Obliga a sus diputados a suscribir un código ético por el que se comprometen a cesar si son procesados o imputados

13 nov 2012 . Actualizado a las 13:04 h.

Acusado de sendos delitos de cohecho y tráfico de influencias que a la postre quedaron en nada, a finales de octubre del 2011 el diputado popular Pablo Escribano, esgrimiendo su inocencia y soportando fuertes presiones internas, tardó horas en acceder a dimitir, como el partido le reclamaba. Casos de ese tipo será más difícil que se den en la novena legislatura, la que arranca este viernes, pues el PP de Galicia forzó ayer a sus 41 parlamentarios electos a suscribir un nuevo código ético en virtud del cual los firmantes se comprometen a dos cosas si se ven envueltos en asuntos de tribunales: a cesar ipso facto en caso de «ser procesados con calquera tipo de medidas cautelares» (una libertad bajo fianza, por ejemplo) y a «poñer inmediatamente a súa acta a disposición» si resultan imputados. El documento, sin embargo, no genera obligación jurídica alguna.

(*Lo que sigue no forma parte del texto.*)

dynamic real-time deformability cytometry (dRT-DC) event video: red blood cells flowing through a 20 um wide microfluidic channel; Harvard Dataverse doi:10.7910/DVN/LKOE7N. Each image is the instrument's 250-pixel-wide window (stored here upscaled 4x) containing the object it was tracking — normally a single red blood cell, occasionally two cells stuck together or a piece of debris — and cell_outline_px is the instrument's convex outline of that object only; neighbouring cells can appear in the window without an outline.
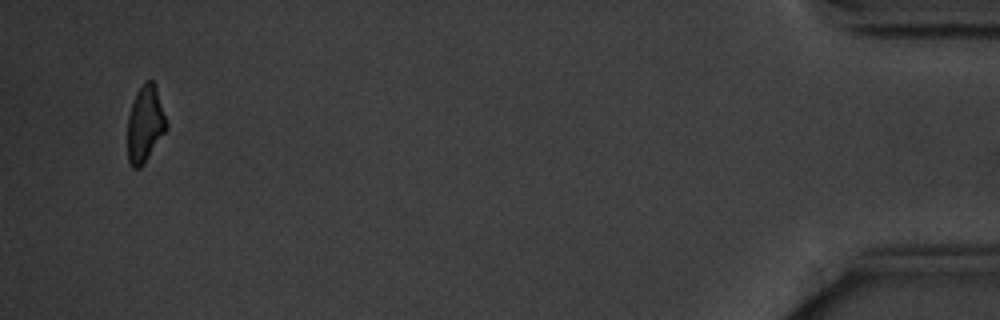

De explicar la trascendencia del texto a los políticos conservadores se ocupó su propio jefe de filas, Alberto Núñez Feijoo, en el marco de una reunión con todos ellos que, a puerta cerrada, se prolongó por espacio de una hora larga. En el marco de la misma, según varios asistentes, el líder de los de la gaviota instó a los presentes a, en el plazo de 48 horas, remitirle por correo electrónico propuestas «confidenciales» para el reparto de cuatro puestos: la presidencia, la vicepresidencia primera y la secretaría de la Mesa de la Cámara, así como la portavocía del grupo del PPdeG. Los actuales titulares del primer y del último de esos cargos, Pilar Rojo y Pedro Puy, negaron saber si seguirán o no ejerciéndolos.